Pages

04 October 2008

Wishin' and hopin' and spewin' and sprayin'

Undoubtedly, Scott Andrews campaign took great heart this past week for stories running on CBC and in the Telegram about Fabian Manning and his expense accounts in the House of Assembly.

The race looks tight, according to an NTV/Telelink poll and those two stories might well look like the kind of ammunition needed to push Andrews into the lead.

They might.

But then again, they might not.

Here's why.

Firstly, the race in Avalon appears tight according to the NTV/Telelink poll.  Given the relatively high undecided  - 40% of respondents - it might look like pulling Andrews in front is within grasp. 

However, the undecideds are likely made up of a huge number of Fabe fans who are right now either uncomfortable in saying who they will vote for or who genuinely are hung up about whether or not to vote.

Those people are necessarily winnable for the Andrews cause.

But they have to be won.

And that leads us to the second point:  Andrews hasn't done anything to woo the undecideds. 

Thus far, Andrews has run a flame-thrower of a campaign built almost entirely on attacks straight at Manning.  Andrews has sucked the ABC tit harder than a cabinet minister looking for a new job in the upcoming shuffle.  He's not getting any milk out though because the Family Feud nipple spews only bile.  It's all negative, all the time.

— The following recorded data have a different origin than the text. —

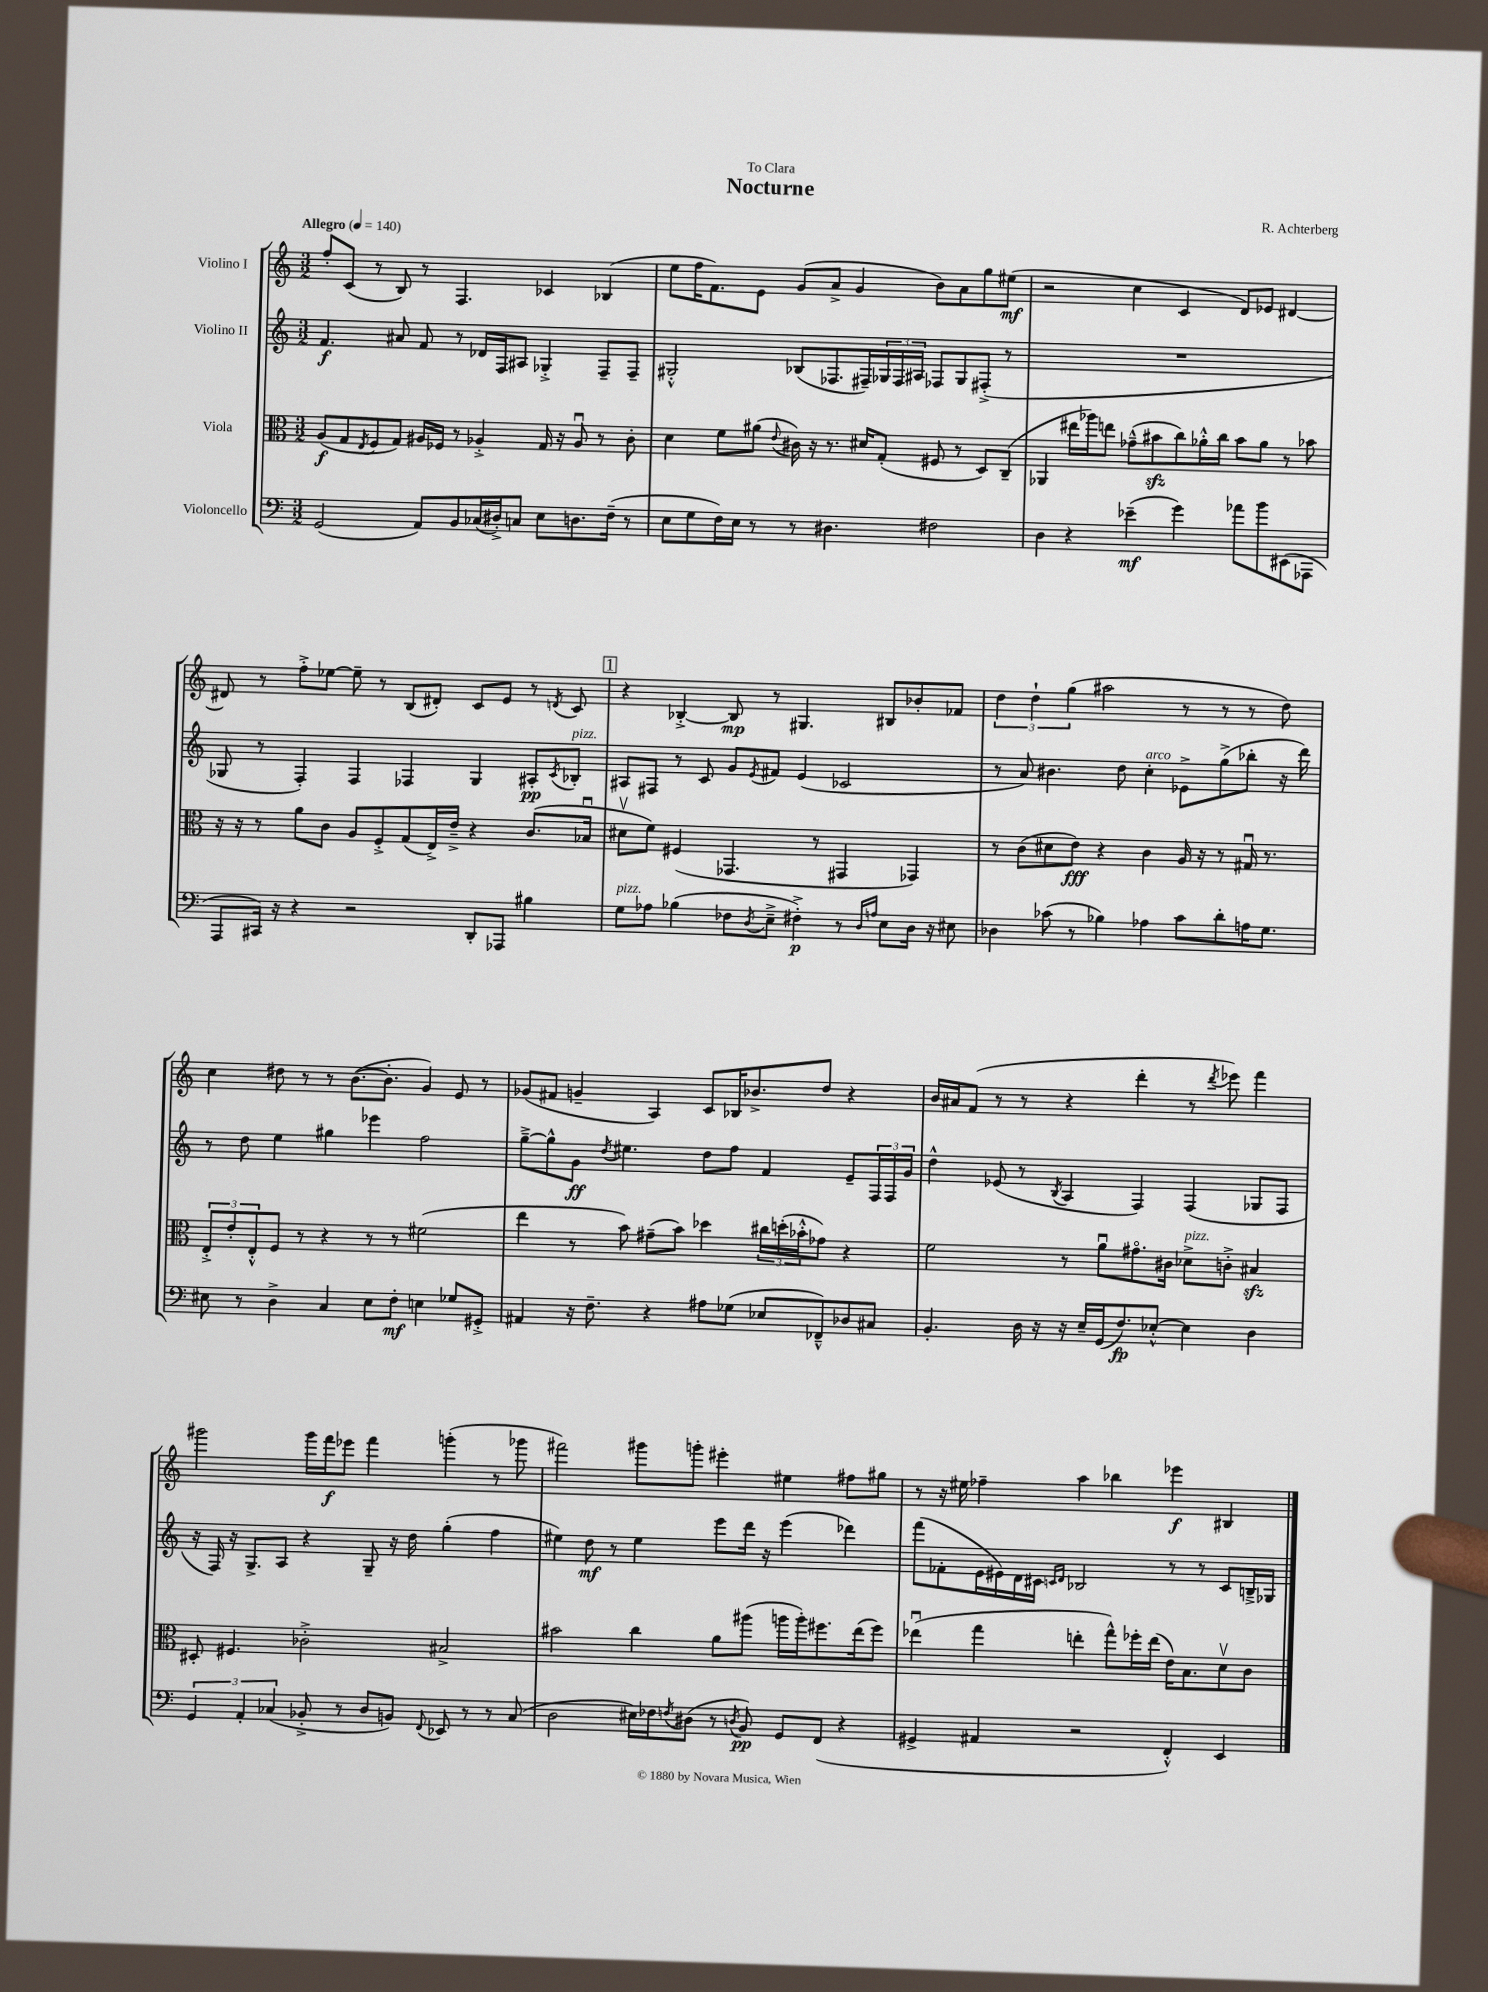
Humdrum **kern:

**kern	**kern	**kern	**kern
*staff4	*staff3	*staff2	*staff1
*clefF4	*clefC3	*clefG2	*clefG2
*k[]	*k[]	*k[]	*k[]
*M3/2	*M3/2	*M3/2	*M3/2
*MM140	*MM140	*MM140	*MM140
(2GG	(8A	4.f	8ff'
.	8G	.	(8c
.	8qE	.	.
.	8F	.	8r
.	8G)	8a#	8B)
8AA)	16A#	8f	8r
.	16F-	.	.
8BB	8r	8r	4.F
(16C-	4A-'^	16d-	.
16D#'^)	.	16F	.
8C	.	8A#	.
8E	16G	4G-'^	4c-
.	16r	.	.
8.D	8A-u	.	.
.	8r	8F~	(4B-
(16F~	.	.	.
8r	8c'	8F~	.
=	=	=	=
8E	4d	2G#'^^	8ee
8G	.	.	16ff
.	.	.	8.f)
16F)	8f	.	.
16E	.	.	.
8r	(8a#	.	8e
.	8qqe	.	.
8r	16c#)	(8B-	(8g
.	16r	.	.
4.D#	8.r	8.F-	8a^
.	.	.	4g
.	16d#	16F#~)	.
.	(8G'	24G-	.
.	.	24F#	.
.	.	24A#	.
2F#	8F#	8F-	8b)
.	8r	8G-	8a
.	8D)	(8F#'^	8gg
.	(8C~	8r	(8ee#
=	=	=	=
4D	4AA-	1.r	2r
4r	16ee#	.	.
.	16aa-)	.	.
.	8ee	.	.
(4e-~	(8g-~^^	.	4cc
.	8b#	.	.
4g)	8cc)	.	4c
.	16a-'^^	.	.
.	16cc	.	.
8a-	8b#	.	8d)
8b	8a-	.	8e-
(8EE#	8r	.	[4d#
8AAA-	8b-	.	.
=	=	=	=
8AAA	16r	8G-	8d#]
.	16r	.	.
16CC#)	8r	8r	8r
16r	.	.	.
4r	8a	4F')	8ff'^
.	8c	.	[8ee-
2r	8A	4F	8ee-~]
.	8F'^	.	8r
.	(8G	4F-	(8B
.	16E^)	.	8d#')
.	16e~^	.	.
8DD'	4r	4G-	8c
8AAA-	.	.	8e
4B#	(8.c	8A#'	8r
.	.	8qc	8qd
.	.	8B-'	8c
.	16B-u	.	.
=	=	=	=
8G	8d#v	8A#	4r
8A-	8f)	8F#	.
(4B-	(4F#	8r	[4B-'^
.	.	8c	.
8F-	4.GG-	8g	8B-]
8qD	.	8qe	.
8E~^	.	8f#	8r
4F#'^)	.	(4e	4.G#
.	8r	.	.
8r	4GG#	2c-	.
16qqD	.	.	.
16qqA	.	.	.
8E	.	.	8B#
16D	4GG-)	.	8b-'
16r	.	.	.
8E#	.	.	8f-
=	=	=	=
4D-	8r	8r	6dd
.	(8c	8a)	.
.	.	.	6dd`
(8c-	8d#	4.b#	.
.	.	.	(6gg
8r	8e)	.	.
4B-)	4r	.	2aa#
.	.	8dd	.
4A-	4c	4cc'	.
8c-	16A	8e-^	8r
.	16r	.	.
8d'	8r	(8gg^	8r
16A	16G#u	8bb-'	8r
8.G	8.r	.	.
.	.	16r	8dd)
.	.	16ddd)	.
=	=	=	=
8E#	12E'^	8r	4cc
.	12e'	.	.
8r	.	8dd	.
.	12E'^^	.	.
4D^	8F	4ee	8dd#
.	8r	.	8r
4C	4r	4gg#	8r
.	.	.	([8.b
8E#	8r	4eee-	.
.	.	.	8.b']
8F'	8r	.	.
4E	(2f#	2ff	4g)
8G-	.	.	8e
8GG#'^	.	.	8r
=	=	=	=
4AA#	4ee	[8gg~^	(8g-
.	.	8gg^^]	8f#
16r	8r	8g	4g~
8.F~	.	.	.
.	.	8qdd	.
.	8b)	4.ee#	.
4r	(8g#~	.	4A)
.	8b)	.	.
8A#	4dd-	8dd	8c
(8G-	.	8ff	16B-
.	.	.	8.b-^
8E-	24cc#	4f	.
.	(24dd'	.	.
.	24b-'^^	.	.
8FF-~^^)	8g-)	.	8dd
8D-	4r	8e~	4r
8C#	.	24F	.
.	.	24F	.
.	.	24g	.
=	=	=	=
4.BB'	2f	4dd^^	16b
.	.	.	16a#
.	.	.	(8f
.	.	(8e-	8r
16D	.	8r	8r
16r	.	.	.
.	.	8qB	.
16r	8r	4A	4r
16E~	.	.	.
(16GG	8au	.	.
8.F)	.	.	.
.	8.g#o	4F)	4ddd'
[8E-'^^	.	.	.
.	16c#	.	.
4E-]	8d-^	(4F	8r
.	.	.	8qddd
.	8c'^	.	8eee-)
4D	4B#	8G-	4fff
.	.	8F	.
=	=	=	=
6GG	8D#'	16r	2ggg#
.	.	16F)	.
.	4.F#	16r	.
6AA'	.	.	.
.	.	8.G^	.
(6C-	.	.	.
.	.	8A	.
8BB-'^	2c-'^	4r	16ggg#
.	.	.	16fff
8r	.	.	8eee-
8D	.	8G~	4fff
8BB)	.	16r	.
.	.	16dd	.
8qqFF	.	.	.
8EE-	2B#^	(4gg'	(4ggg'
8r	.	.	.
8r	.	4ff	8r
(8C-	.	.	8ggg-
=	=	=	=
2D	2b#	4ee#)	2fff#)
.	.	8dd	.
.	.	8r	.
16E#)	4cc	4ee#	8ggg#
16F-	.	.	.
8qF	.	.	.
(8D#	.	.	8ggg'
8r	8a	8eee	4eee#'
8qD	.	.	.
8BB)	(8aa#	16ddd	.
.	.	16r	.
8GG	16aa	(4eee	4ee#
.	16aa')	.	.
(8FF	8.ff#	.	.
4r	.	4ddd-)	8ff#
.	(16ee	.	.
.	8ff#)	.	8gg#
=	=	=	=
4GG#^	(4ee-u	(8fff	8r
.	.	8f-'	16r
.	.	.	16ee#
4AA#	4gg	16e	4ff-~
.	.	16e#)	.
.	.	16d	.
.	.	16c#	.
.	.	16qqc	.
.	.	16qqd	.
2r	4ee'	2B-	4aa
.	8gg^^)	.	4bb-
.	16ff-'	.	.
.	(16ee	.	.
4FF'^^)	16e)	8r	4eee-
.	8.B	.	.
.	.	8r	.
4EE	8dv	8c	4B#
.	8c	16B~^	.
.	.	16G-	.
==	==	==	==
*-	*-	*-	*-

The Family Feud gives nothing to which a voter can attach.

Take a listen to the Morning Show's candidate forum last Thursday and you'll see the point. [Part 1 and Part 2] 

Andrews spent way too much time slicing into Manning personally in a high pitched and grating way.  Who the heck could stand to listen to that for more than a few seconds?

The answer is no one and in the case of Morning Show listeners no one other than the handful of partisan loyalists and the masochists who just take anything political they can get regardless of what it is.

The rest of us would rather have been chained naked at Cape Spear with seagulls plucking out our eyeballs all the while enduring Slim Whitman's greatest hits at top volume rather than sit through one more second of Thursday's racket.

Take a look at Andrews' campaign website.  Look as hard as you want  and you will be hard pressed to find one single reason why anyone should vote for Andrews and the Liberal Party. There are plenty.  Andrews just isn't intent, apparently, on letting on what they are.

Third, if you look at the Manning stories, you have a hard time finding something to get really annoyed at.  In a case where the benchmarks were set by Tom Rideout and Walter Noel, Fabian Manning's handful of travel claims is hardly worth talking about. On top of that he paid back the secret bonus cash.

You don't have to like what Fabian did, but he is by far nowhere near the worst of the bunch, even if you take aside those facing criminal charges. Hey, it's not like even one of Andrews' staunchest supporters hasn't been known to change his mind completely on House of Assembly spending once the local Family head has pronounced on the matter.

How the heck will a Manning supporter react?

Even if Andrews wants to get indignant about Manning's spending, the story is still framed as what not to do.  The Connie vote is suppressed enough;  you can't suppress it more without risking post-traumatic stress disorder up and down the shore.  What's missing is the stuff to pull voters in Andrews' direction.

So far he and his team haven't shown any signs of figuring that out.

Now, their hammering might work.

The odds are against it.  No amount of wishing and hoping based on spewing and spraying has worked very well yet anywhere else.